The missing evidence is itself a roadmap
Several important facts remain publicly unresolved. Software Design does not publish independently audited revenue, profitability, customer concentration or research and development spending. The current site establishes direction and coordination by SITA BV, but not the full ownership chain nor the financial support available to the subsidiary. Air Tech Italy provides a broad airport list, but the actual contract scope and outcomes are only independently visible in fragments.
Technical gaps are equally material. The public pages do not identify AOSnice's current version, programming stack, database technology, hosting architecture, supported operating systems, standard API catalogue, release cadence or end-of-life policy. Some channel and device language appears dated while Palermo was buying NewGen display licences in 2024. This could reflect a durable platform with updated components, a stale public copy, or both. Only a version-specific bill of materials and roadmap can decide.
Security disclosure stops at policy statements. No public document examined here provided certificate and scope details, vulnerability disclosures, independent assessment results, availability history, recovery outcomes or an incident timeline for Software Design. Commercial disclosure does not reveal standard service levels, credits, data exit terms, subprocessors or termination assistance. The absence of these documents online does not prove they are unavailable to customers; it means procurement must not assume their content.

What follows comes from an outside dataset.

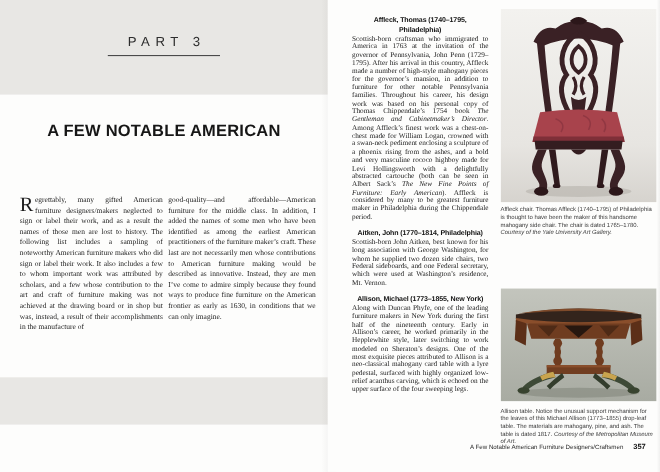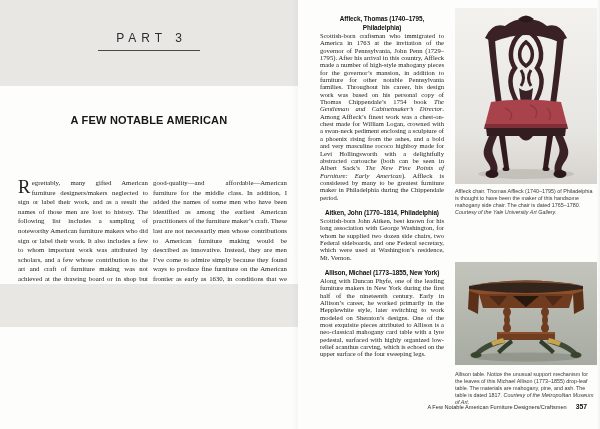"PART 3" .page-left { height: 327px -> 386px }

The most consequential strategic gap is the relationship between AOSnice and current SITA Airport Management and Airside Optimizer products. Palermo's renewals and the live Software Design catalogue show that AOSnice has not simply disappeared. SITA's newer, cloud-native, modular positioning shows a parallel direction. Buyers must monitor product name changes, shared release notes, migrations, bundle contracts, personnel moves and any change in the legal entity delivering support.
Other monitoring points are observable. Future Italian airport contract registers may show whether annual platform awards continue, expand or move to another SITA product. Updated certificate pages could clarify assurance scope. A public supported-version matrix would resolve lifecycle concerns. New independent customer awards, losses, outages or post-incident reports would improve the sparse performance record. A documented data model and interface programme would make the claimed openness more testable.
The conclusion is not that integration must be avoided. Airports need a shared operational dashboard, and Software Design's long presence at Naples, documented work at Palermo and unusually broad module set give it a credible claim to understand the work between systems. The conclusion is that the shared version of now must remain governable.
SITA's acquisition did not erase the Neapolitan company; current disclosures show the subsidiary and its product legacy continuing under parent direction. It changed who benefits from architectural consolidation and who controls the roadmap. An airport should welcome the ability to put more responsibility in one place only when it can also locate the evidence, accountability and an exit path there.
The best measure of Software Design srl is therefore not the number of modules in AOSnice. It is whether an airport can trust a changed flight to reach every appropriate person and system, understand why each downstream decision followed, recover when the chain breaks and replace part of that chain without losing control of the operation. That is the difference between an integration platform and an indispensable but ungoverned intermediary.